Umso größer wird die Lücke, die die Karmelitinnen hinterlassen: Schon zu Jahresende wollen die acht Ordensfrauen bei sechs Mitschwestern in der Eifel sein, um dort mit vereinten Kräften weiterzumachen. Nach Rödelmaier wollten die rheinland-pfälzischen Karmelitinnen nicht ziehen, das Kloster in Rödelmaier wäre ihnen zu klein und wegen der zentralen Lage in Rödelmaier zu dicht am Geschehen, was nicht zu ihrem Gebetsleben gepasst hätte. "Aber das Gemeinsame ist uns wichtiger als der Ort", sagt Priorin Ancilla Bulowski, auch wenn es selbst unter den Ordensfrauen eine Opposition gab, die bis zuletzt für den Verbleib in Rödelmaier eintrat.

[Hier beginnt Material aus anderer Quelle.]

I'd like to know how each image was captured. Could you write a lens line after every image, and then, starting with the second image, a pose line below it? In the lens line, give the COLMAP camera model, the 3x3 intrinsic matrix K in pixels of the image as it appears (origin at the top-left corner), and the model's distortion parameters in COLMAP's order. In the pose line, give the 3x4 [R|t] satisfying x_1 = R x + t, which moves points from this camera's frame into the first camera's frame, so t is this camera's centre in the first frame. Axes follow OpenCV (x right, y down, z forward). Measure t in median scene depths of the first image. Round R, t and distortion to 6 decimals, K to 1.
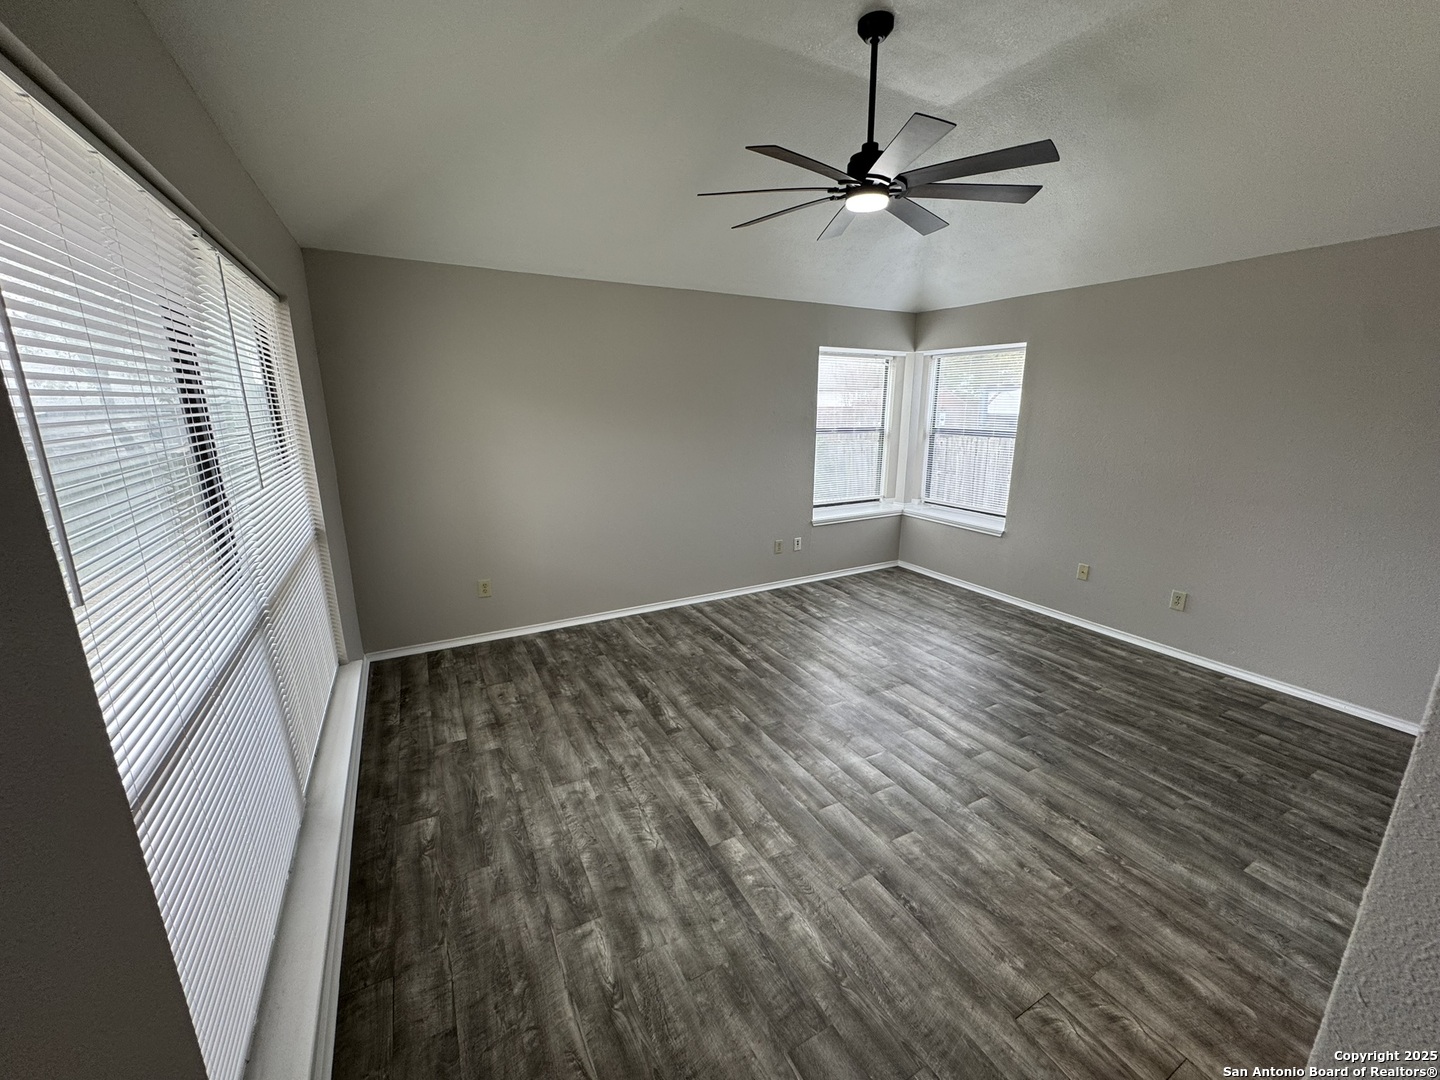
lens RADIAL K [[573.9, 0, 720.0], [0, 573.9, 540.0], [0, 0, 1]] dist [-0.003384, 0.000495]
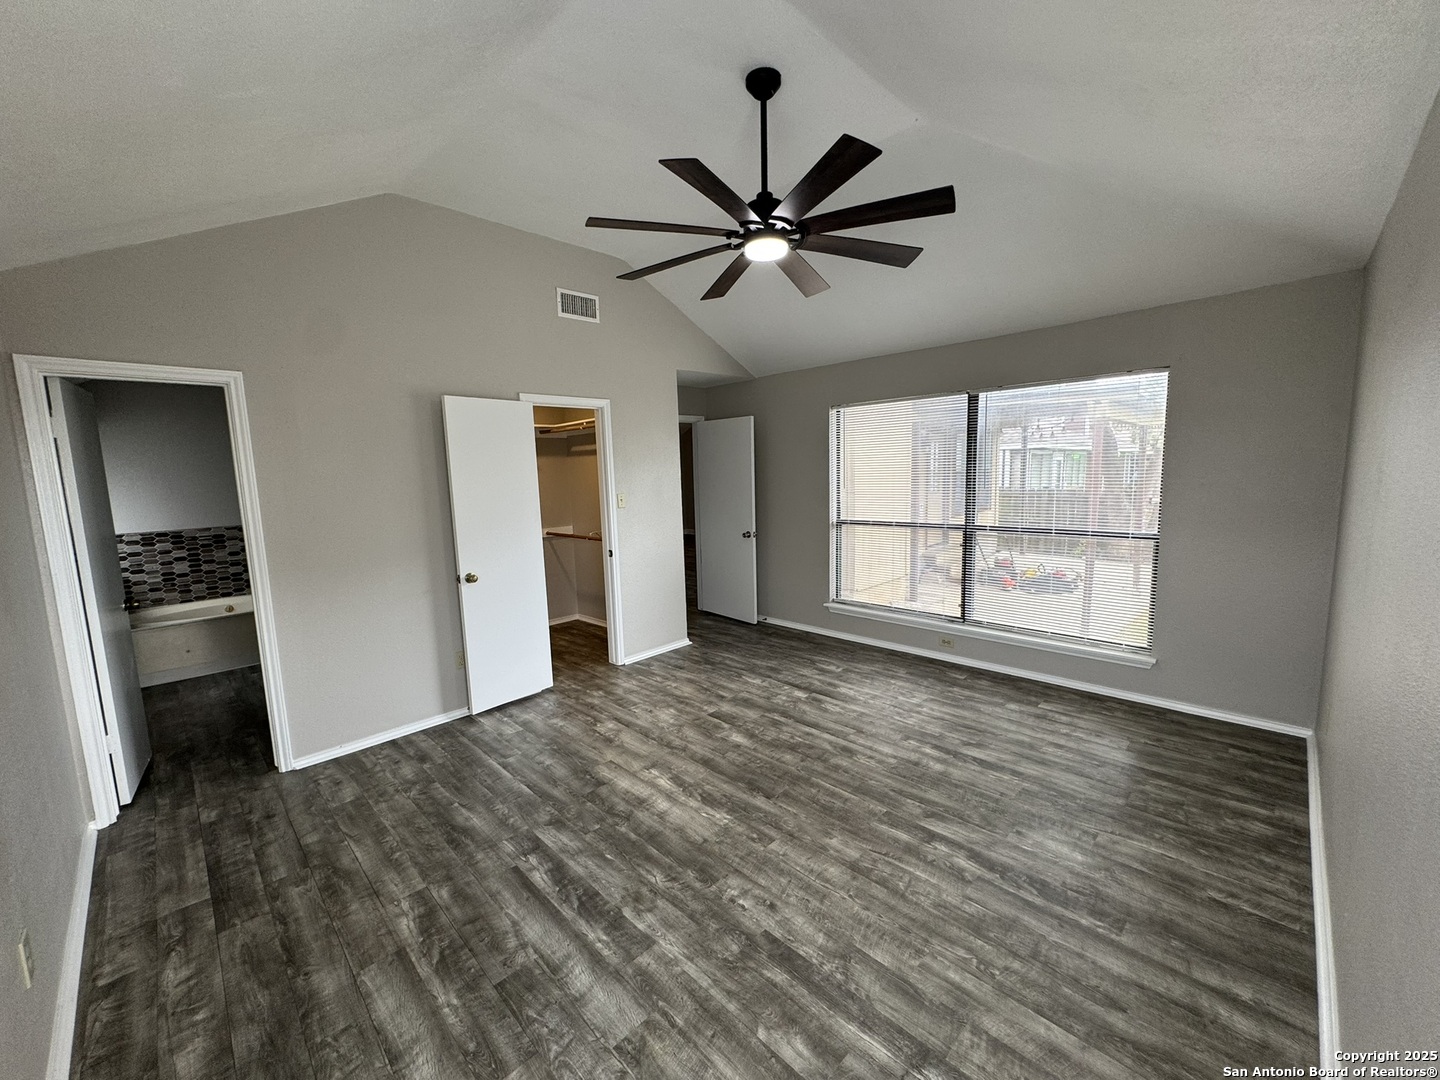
lens RADIAL K [[573.9, 0, 720.0], [0, 573.9, 540.0], [0, 0, 1]] dist [-0.003384, 0.000495]
pose [[-0.958688, 0.062391, -0.277534, 0.540308], [-0.037926, 0.938905, 0.342080, -0.391994], [0.281921, 0.338473, -0.897751, 1.725502]]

Bald Flüchtlinge statt Ordensfrauen im Kloster?
Die Mehrheitsentscheidung hat sich aber durchgesetzt. Der Karmel in Rödelmaier wird bald Geschichte sein. Zurück bleibt der denkmalgeschützte Klosterbau, über dessen weitere Verwendung noch nicht entschieden ist. Richtungsweisend für die Nachnutzung wird die Entscheidung der Ordensfrauen sein, an wen sie verkaufen. Ein Gutachten schätzt den Wert des sanierungsbedürftigen Gebäudes auf 1,7 Millionen Euro.

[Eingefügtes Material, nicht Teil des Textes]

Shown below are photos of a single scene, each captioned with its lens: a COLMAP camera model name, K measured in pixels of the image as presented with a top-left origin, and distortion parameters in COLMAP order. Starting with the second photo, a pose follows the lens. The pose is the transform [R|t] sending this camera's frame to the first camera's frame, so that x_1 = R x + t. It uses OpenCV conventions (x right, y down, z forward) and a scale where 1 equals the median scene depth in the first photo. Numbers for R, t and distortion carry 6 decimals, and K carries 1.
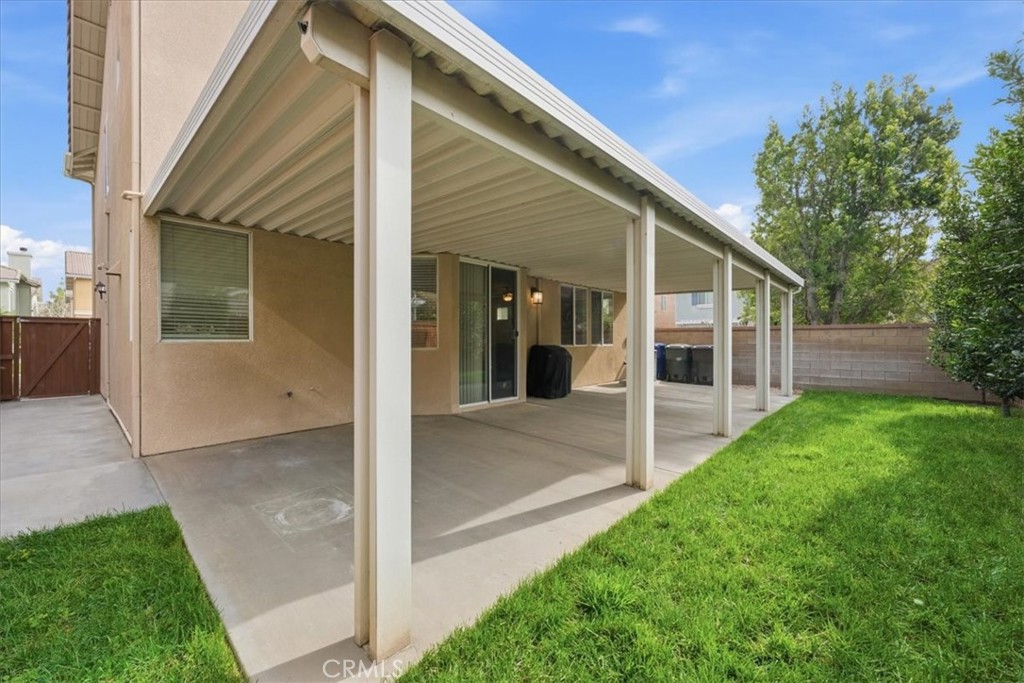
lens RADIAL K [[410.3, 0, 506.6], [0, 410.3, 340.1], [0, 0, 1]] dist [-0.001664, -0.000242]
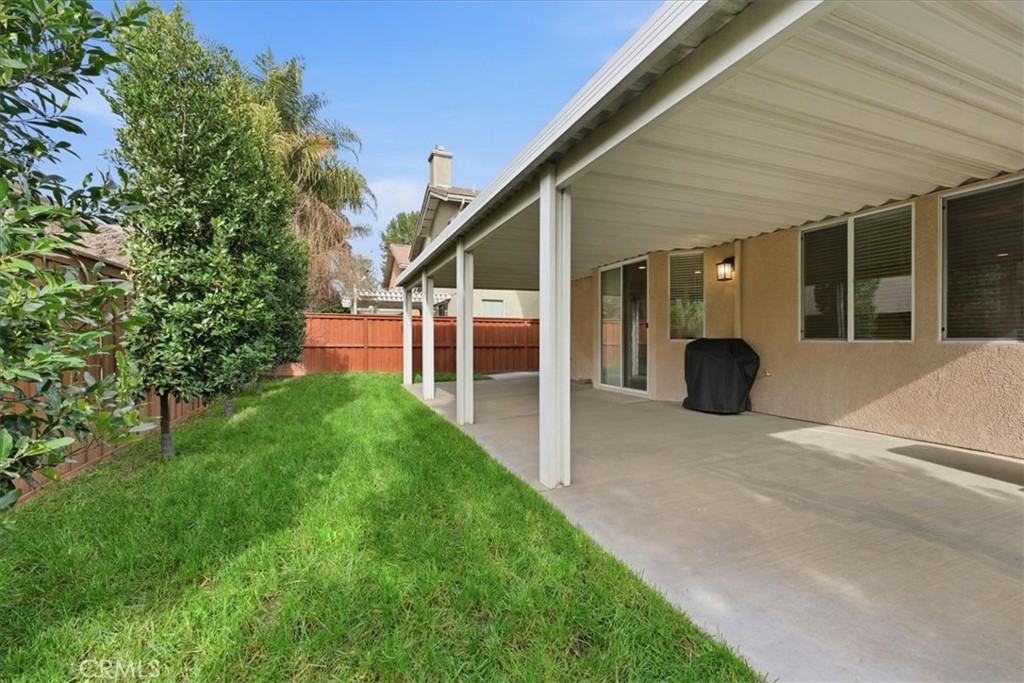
lens RADIAL K [[410.3, 0, 506.6], [0, 410.3, 340.1], [0, 0, 1]] dist [-0.001664, -0.000242]
pose [[-0.432463, -0.005483, -0.901635, 0.777991], [-0.016432, 0.999863, 0.001801, 0.017283], [0.901502, 0.015595, -0.432494, 0.856448]]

Der Landkreis hat schon signalisiert, kein Interesse zu haben – also auch nicht, um in dem bald leerstehenden Kloster etwa Flüchtlinge aufzunehmen. "Und wir hören, dass die Gemeinde eh dagegen ist", sagt Ancilla Bulowski, der eine Nachnutzung wichtig ist, mit der auch die Menschen in Rödelmaier leben können. Denen wäre es freilich am liebsten gewesen, wenn die Karmelitinnen einfach geblieben wären. Am Sonntag feiern sie mit dem Würzburger Bischof Franz Jung einen Abschiedsgottesdienst – ab 14 Uhr in der benachbarten Pfarrkirche.